Physio - decently represented. Mostly stuff you'd have come across in Uworld, physio/pathophys is were Uworld really shines IMO. Fluid/electrolytes/osmolality questions were especially tough though. Again, they wouldnt just ask up/down arrows on electrolytes of classic DKA, b/c everyone knows those by memory. They would ask it for some drug that you hadn't specifically thought about the fluid/electrolyte changes for before, but you could kinda of figure it out if you understood the renal physio well. Cardiovascular/respiratory physio/pathophys seemed like gimmes if you did your uworld.
Anatomy - few brain sections, no brainstem sections (disappointing, neuro is my strength). but holy crap the pelvic anatomy....I had a least a question relating to this on each block....ugh my ultimate weakness. Kegel exercises showed up (thanks SDN)
🙂. Different kinds of urinary incontinence, birthing muscles were fair game
🙁. Luckily, no muscle insertions (i didnt do too hot during anatomy classes)
I guess dont have much to say about other subjects because they didn't really stick out too much. Path was of course all over the place and integrated. I might not have had any straight up histo, or it was just really easy like recognized where is protein surfactant stored in an electron microscrope pic (not the actual Q.) Immuno was pretty heavy, but I think if you did and understood Uworld +/- kaplan qbank, that had everything you needed to answer all the questions. Too be honest, there were fewer patho images than i expected; no renal biopsies, though i suppose that varies from form to form.
3 EKG's, 3 Heart sounds. Not too bad, but most of they I would say you needed to multimedia to give you the answer. I think only 2 of them I could have answered without looking at EKG/auscultation.
Experiment questions were very similar to those on NBME. I had a question that was the exact same format as that one SF/NY virus question on NBME (15 i think?), they just switched the variables around. So doing practice NBME's for these help, but only to an extend.
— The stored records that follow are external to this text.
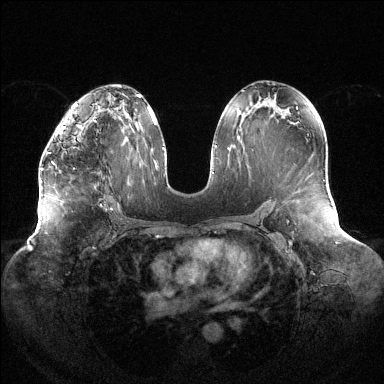
Breast MRI (dynamic contrast-enhanced), one axial slice; slice 75 of 144 in the series (ordered by position); dynamic contrast-enhanced series, time point 2 of 6 at this slice position (early post-contrast); 1.5 T; TE 1.5 ms, TR 4.6 ms; 384 × 384 image matrix, field of view 430 × 430 mm. Female patient.
Outlined on this slice (semi-automatic segmentation, software-assisted and operator-edited):
- enhancing-tissue mask used for the functional tumour volume (all voxels passing the contrast-enhancement thresholds inside the analysis volume; usually the tumour): bounding box [x1, y1, x2, y2] px = [41, 126, 66, 170]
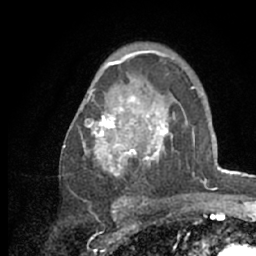
Breast MRI (dynamic contrast-enhanced), one axial slice. Position 41 of 66 along the scan axis. Cropped to one breast. Dynamic contrast-enhanced series, time point 2 of 7 at this slice position (early post-contrast). 1.5 T. TE 3 ms, TR 6.2 ms. 2.4 mm slice thickness. 256 × 256 image matrix, field of view 150 × 150 mm. Female patient.
Outlined on this slice (semi-automatically segmented with operator editing):
- enhancing-tissue mask used for the functional tumour volume (all voxels passing the contrast-enhancement thresholds inside the analysis volume; usually the tumour): box from (x=63, y=53) to (x=218, y=208) px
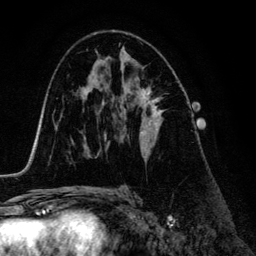
Breast MRI (dynamic contrast-enhanced), one axial slice; slice 76 of 134 in the series (ordered by position); cropped to one breast; dynamic contrast-enhanced series, time point 2 of 6 at this slice position (early post-contrast); 3 T; TE 4.2 ms, TR 7.9 ms; 1.2 mm slice thickness; 256 × 256 image matrix, field of view 170 × 170 mm. Female patient.
Structures marked on this image (semi-automatically segmented with operator editing):
- enhancing-tissue mask used for the functional tumour volume (all voxels passing the contrast-enhancement thresholds inside the analysis volume; usually the tumour): box from (x=138, y=87) to (x=163, y=154) px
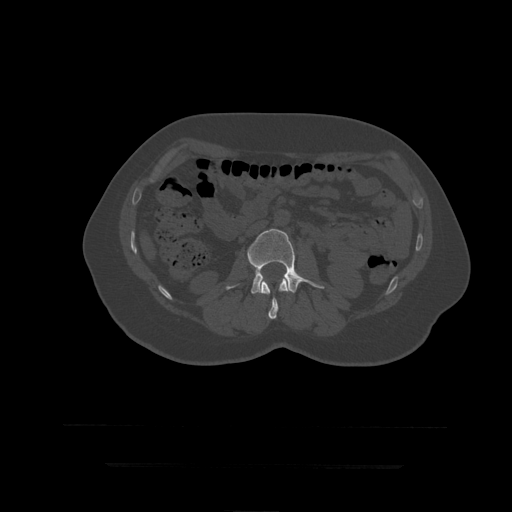
CT including the spine, one axial slice; position 133 of 399 along the scan axis; reconstruction kernel STANDARD; 120 kVp; bone window (W 1800 / L 400 HU); 1.25 mm slice thickness; 512 × 512 image matrix, field of view 450 × 450 mm. Patient age 41 years. Case-level facts recorded for this patient, not image findings: primary cancer: breast.
Annotated regions visible in this slice (semi-automatic segmentation, software-assisted and operator-edited):
- L2 vertebra: bounding box [x1, y1, x2, y2] px = [261, 277, 289, 319]
- L3 vertebra: [226, 229, 325, 294]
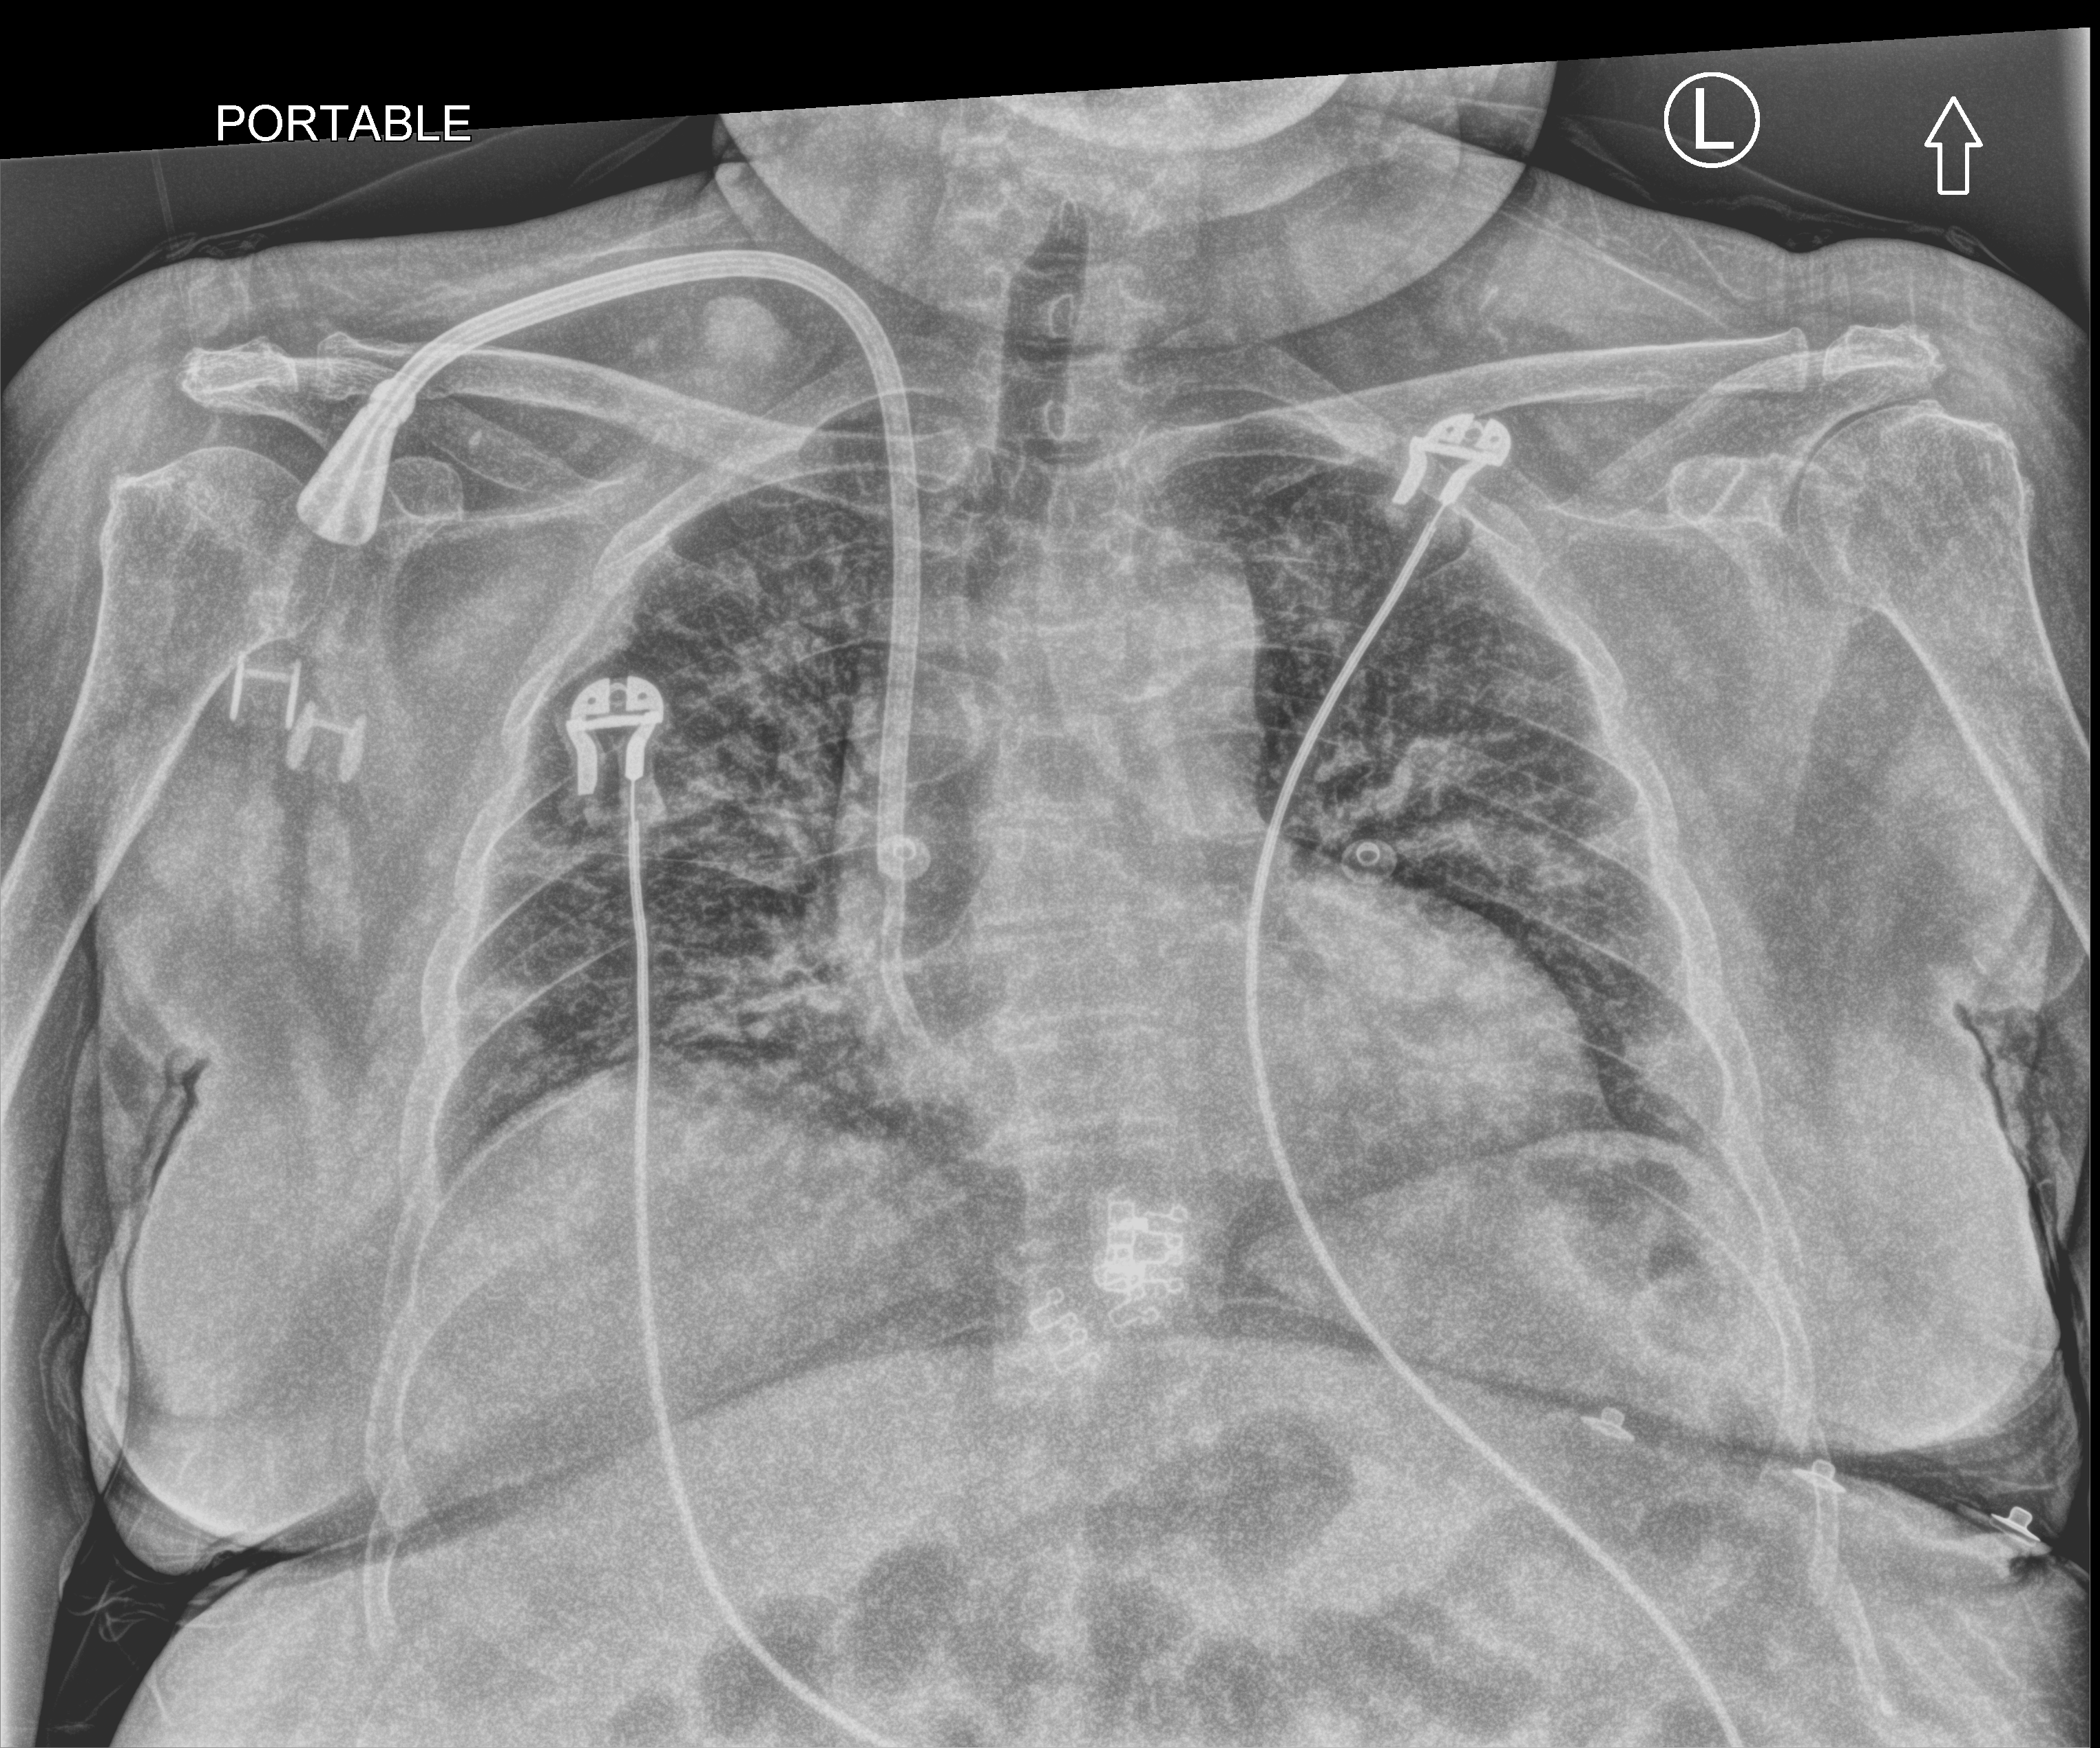
Portable chest radiograph. Female patient hospitalised with COVID-19, age 60–74 years.
Admission-level facts for this patient (not findings on this image; timing relative to this image not recorded):
- admitted to intensive care during this hospital stay: no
These still felt like IQ questions; asking if you can see the pattern they want you to see.
Whoever was talking about that question with a guy breaking the world record for banana eating, I got the same question
Safety science - still not sure what that is. Though i got a question on Medicare/medicaid, and another 1-2 on disinfectants. these were covered in FA/Uworld
Maybe 3 questions total were it seemed like totally too specific minutiae (had one on which p450 enzyme does X inhibit), just guess, laugh it off, and move on. The main problem is not the minutiae; again it's mastering the information that you do have, and applying it in a timely fashion, while these test makers are simultaneously throwing all this extra stuff in the stem to see if they can get you to mess up.
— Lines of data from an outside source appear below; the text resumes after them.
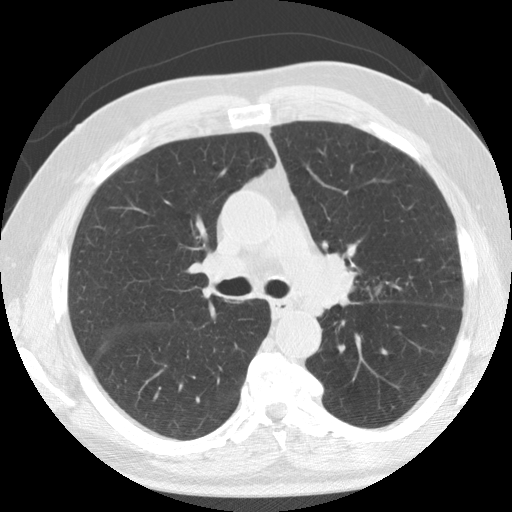
Axial slice from a low-dose chest CT screening exam. Second screening round (one year after baseline). Lung window (W 1500 / L -600 HU). 2.5 mm slice thickness. Standard (soft-tissue) reconstruction kernel (STANDARD). Male participant, aged 74 years at enrolment.
• Expert-annotated lung lesion, bounding box (x1, y1, x2, y2) in pixels: (300, 239, 367, 309).
• No non-calcified nodule or mass ≥4 mm was recorded by the screening reader at this exam.
• Official screen result: positive, other.
• Participant outcome: lung cancer diagnosed 274 days after this screen — non-small cell carcinoma, left upper lobe, poorly differentiated (G3), stage IIB (AJCC 6th edition).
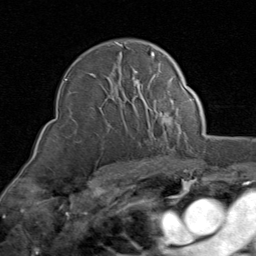
Breast MRI (dynamic contrast-enhanced), one axial slice; slice 58 of 80 in the series (ordered by position); cropped to one breast; dynamic contrast-enhanced series, time point 2 of 8 at this slice position (early post-contrast); 1.5 T; TE 1.7 ms, TR 4.5 ms; 256 × 256 image matrix. Female patient.
Annotated regions visible in this slice (semi-automatically segmented with operator editing):
- enhancing-tissue mask used for the functional tumour volume (all voxels passing the contrast-enhancement thresholds inside the analysis volume; usually the tumour): bounding box <65,43,174,126> (left, top, right, bottom; pixels)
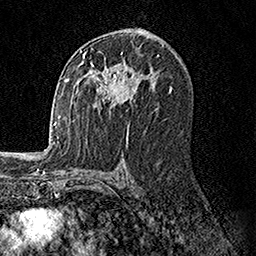
Breast MRI, one axial slice; slice 89 of 158 in the series (ordered by position); cropped to one breast; dynamic contrast-enhanced series, time point 2 of 7 at this slice position (early post-contrast); 1.5 T; TE 3.5 ms, TR 7.2 ms; 256 × 256 image matrix. Female patient.
Outlined on this slice (semi-automatic segmentation, software-assisted and operator-edited):
- enhancing-tissue mask used for the functional tumour volume (all voxels passing the contrast-enhancement thresholds inside the analysis volume; usually the tumour): bounding box [x1, y1, x2, y2] px = [77, 52, 141, 105]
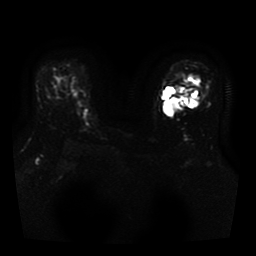
Breast MRI, one axial slice; slice 28 of 41 in the series (ordered by position); diffusion-weighted series; image 2 of 3 stored at this slice position (different b-values; order by instance number); 1.5 T; 5 mm slice thickness; 256 × 256 image matrix. Female patient.
Annotated regions visible in this slice (expert manual segmentation):
- tumour on diffusion-weighted imaging: bounding box <164,92,178,117> (left, top, right, bottom; pixels)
My feeling on the coverage of FA/uworld/pathoma - I believe this test required a deeper level of knowledge than before to answer questions correctly; however the scope of it has not changed much i think. If one knows first aid TO MASTERY, i think they could correctly answer 80% of the exam. I did FA 7x, Uworld once, RX once, 60% of Kaplan qbank. I feel these resources covered >95% of the total contents of the test (if it weren't for wonky anatomy questions, I think this number would be closer to high nineties%). I'm not saying they asked about that exact topic, but MASTERY of the aforementioned resources should enough to logic your way through 95% of the exam(not saying i did that well, I definitely made waaaaayyy too many dumb mistakes). The minutiae are exactly what they sound like, minutiae.
My forms were:
NBME 6 (8 months out): 208
NBME 11(5 months): 221
NBME 12(4 months):228
NBME 13(3 months): 243
UWSA 1 (6 weeks):258
UWSA 2 (5 weeks):265
NBME 15 (4 weeks):245
NBME 16(2 weeks):254
NBME 7 (4 days):254
Free 150(3 days):93%
Of course it felt harder than the practice forms. but like everyone says, you just gotta trust you work you put in, and believe in that curve. If it was hard for you, it was probably hard for everyone else.